Volume 2 Issue 2 of Eastern European Holocaust Studies co-edited by Tali Nates and Mirjam Zadoff

The Johannesburg Holocaust & Genocide Centre is proud to share Volume 2 Issue 2 of Eastern European Holocaust Studies, the Themed Issue: Museum. Guest edited by the director of the Johannesburg Holocaust & Genocide Centre, Tali Nates and Mirjam Zadoff, the Director of the Munich Documentation Center for the History of National Socialism.

The year 2025 marks the 80th anniversary of the end of the Second World War and the Holocaust. These days, it is largely forgotten that it was not followed by an immediate surge of memorials and museums remembering the Holocaust and the crimes committed by Nazi Germany and its collaborators all over Europe and beyond.

For this thematic section, we have invited contributions to discuss Holocaust museums in a lesser-known context, such as Eastern and Southern Europe, Africa or Japan. The articles and contributions in this issue employed qualitative methodologies such as in-depth interviews with government officials, bureaucrats, museum personnel (curators, museum directors, tour guides), direct observation, photographs, audio and visual elements and more. All articles and interviews will provide original contributions to the field of Holocaust studies and memory, investigating the architecture, history, and politics of the museums and memorials in the countries and context mentioned above.

They describe the challenges that institutions face, as fewer survivors and witnesses can contribute to their work, and right-wing politicians and populists glorify the legacy of perpetrators and aggressors.

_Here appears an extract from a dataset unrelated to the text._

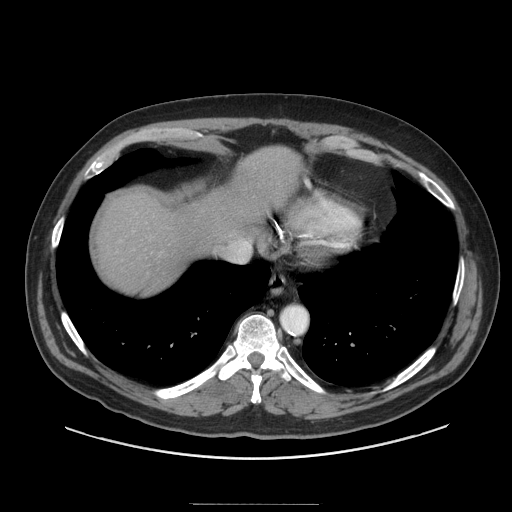
Contrast-enhanced abdominal CT (liver protocol), one axial slice. Position 82 of 91 along the scan axis. Reconstruction kernel STANDARD. 140 kVp. Soft-tissue window (W 400 / L 40 HU). 2.5 mm slice thickness. 512 × 512 image matrix, field of view 440 × 440 mm. Case-level facts recorded for this patient, not image findings: diagnosis: hepatocellular carcinoma (patient treated with transarterial chemoembolisation; whether this scan precedes or follows treatment is not stated here); TNM stage (as recorded): Stage-I; Child-Pugh class: A; tumour differentiation: well differentiated; tumour nodularity: uninodular.
Structures marked on this image (semi-automatically segmented with operator editing):
- liver parenchyma outside the tumour (the mass and vessels are separate outlines, so this box may not span the whole liver): bounding box [x1, y1, x2, y2] px = [96, 146, 300, 294]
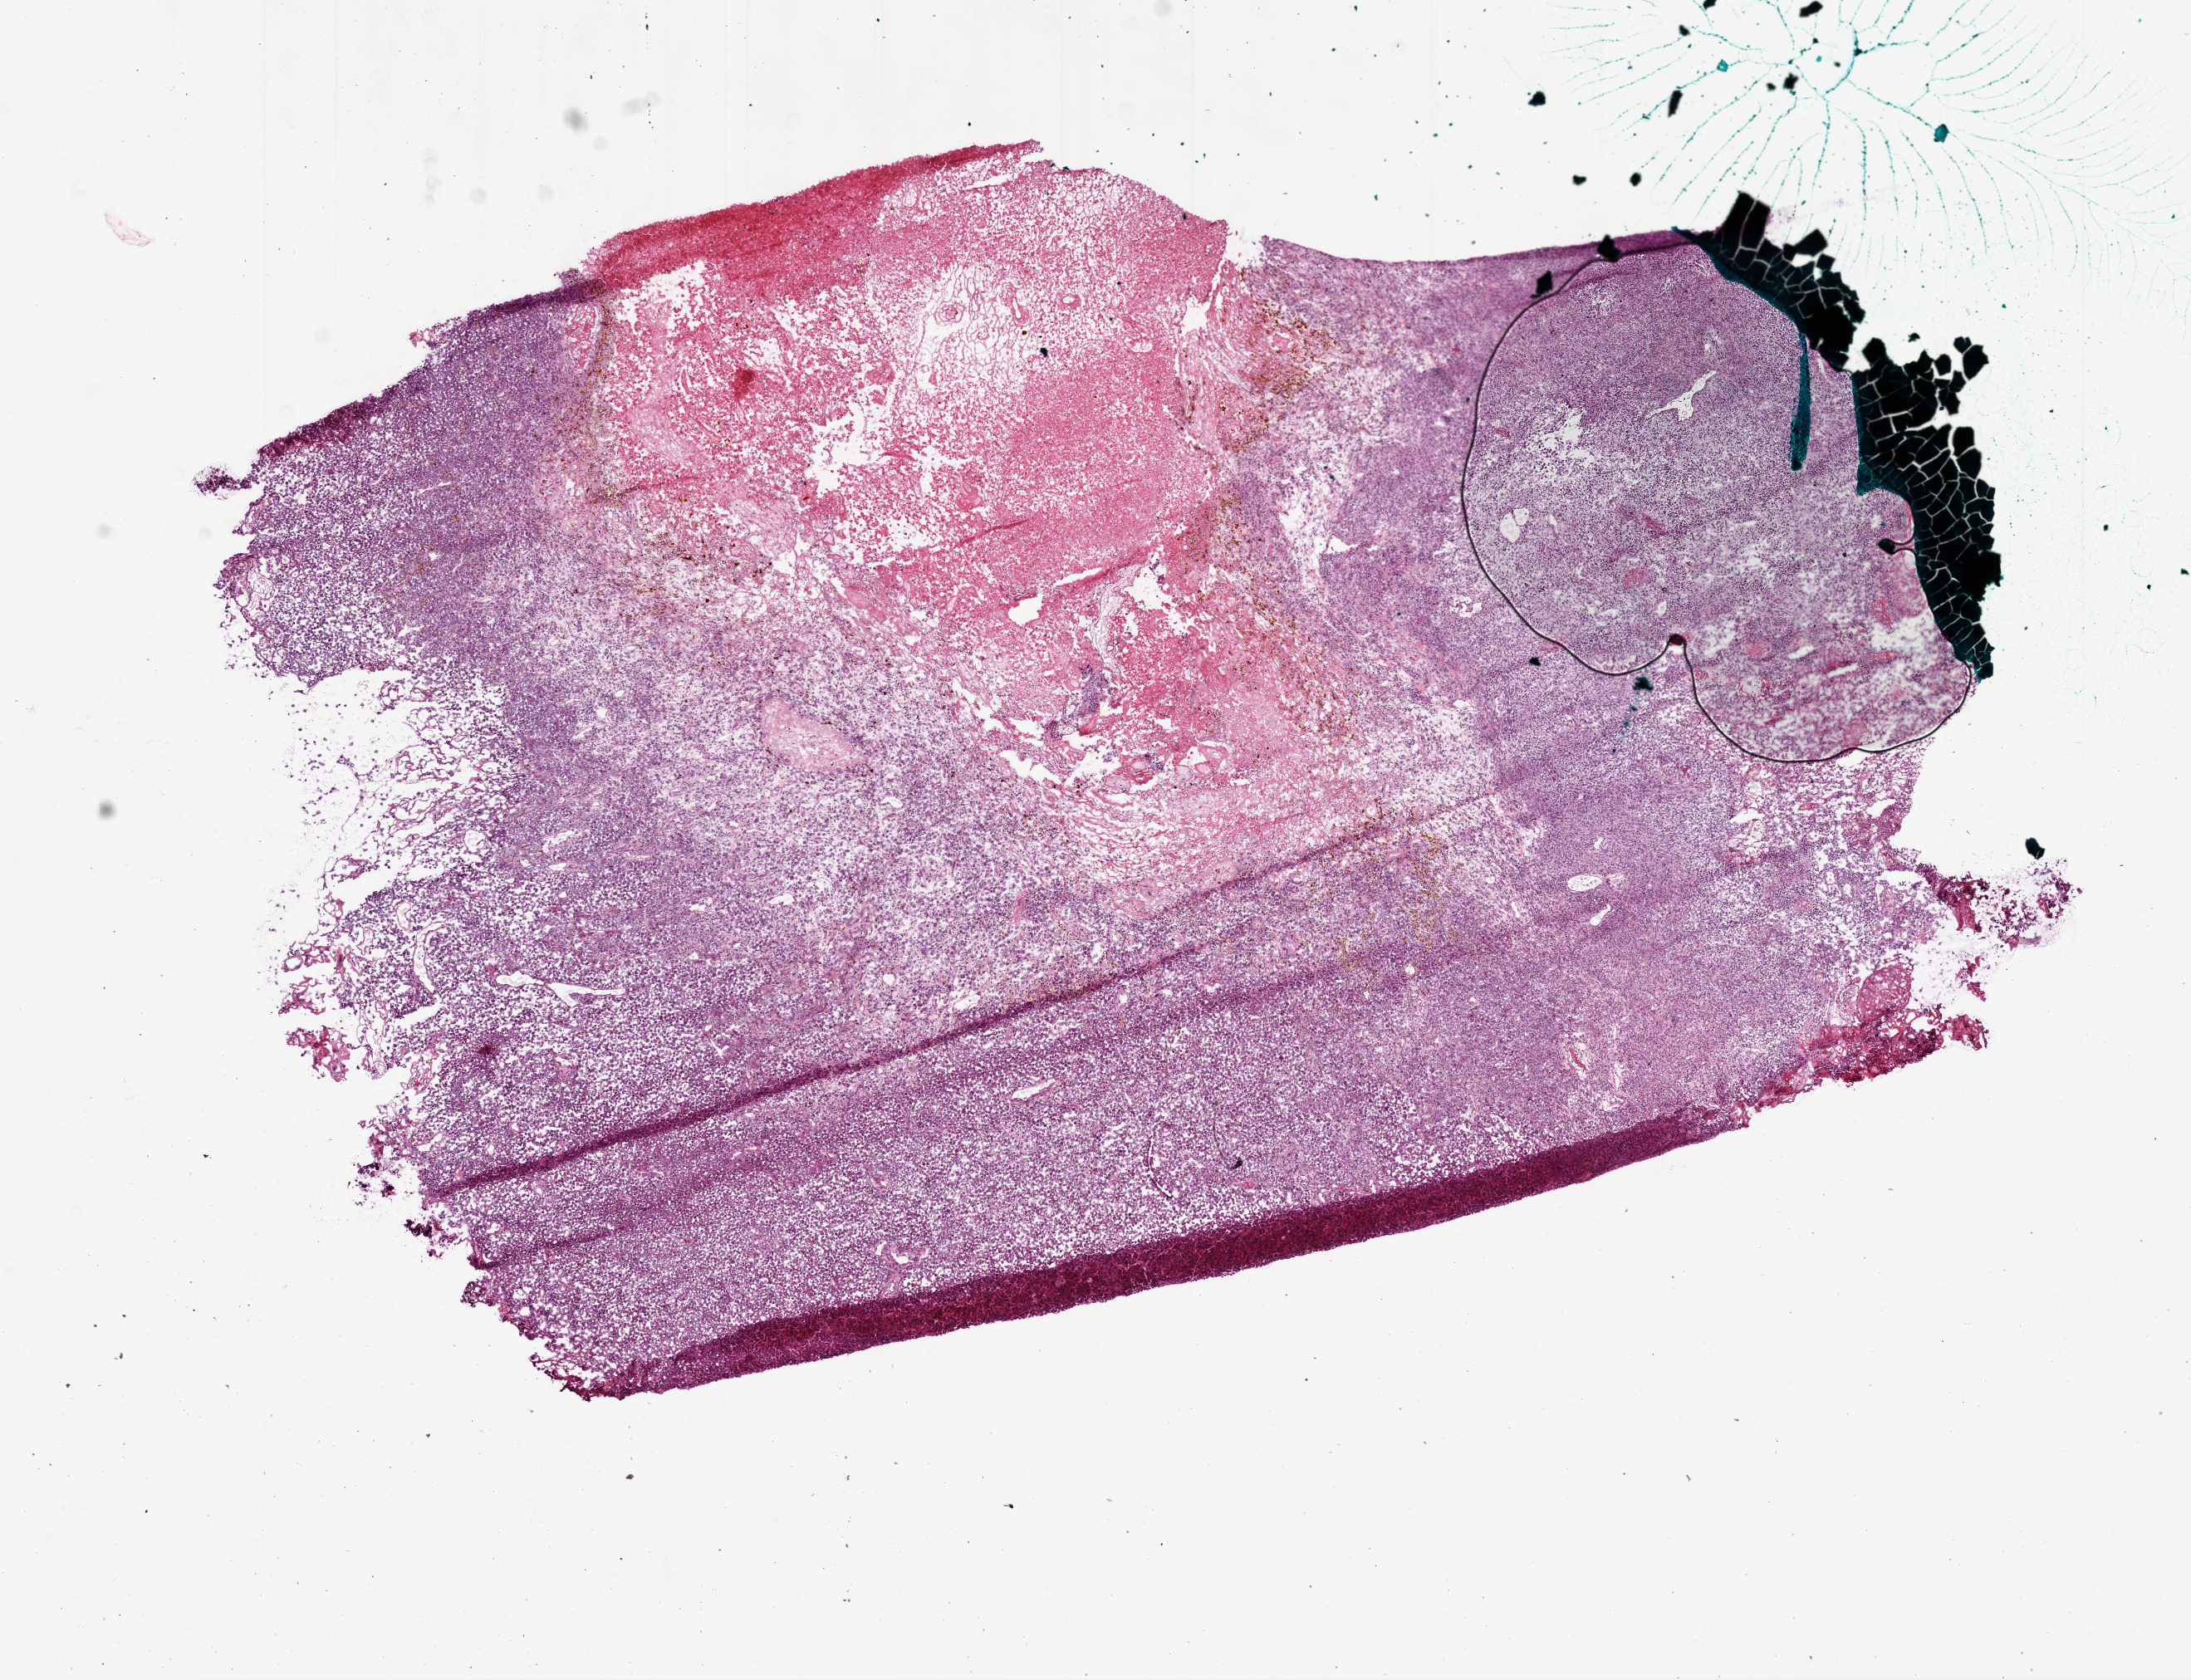
Whole-slide histology image, Hematoxylin and eosin (H&E) stained, shown as a low-resolution overview of the whole scanned area (about 10.6 x 8.2 mm, slide scanned at 20x). Frozen section from the bottom of the tissue portion. Primary tumour sample from the brain. Male, age 61 years at initial diagnosis. Pathologist review of this section (percent, as recorded): tumour cells 45%, tumour nuclei 85%, normal cells 0%, stromal cells 10%, necrosis 45%.
Diagnosis: Glioblastoma.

Collaboration with Nazi Germany as a taboo or blank spot often reflects how complicated the political realities are in which these museums operate. Sometimes these realities are new, but in other cases they go back to a long tradition of avoiding any shared responsibility for the crimes. As the various contributions reflect, museums and memorials are facing similar challenges and often learn from each other’s work and approaches. At the same time, the respective local and national contexts pose different challenges to their work.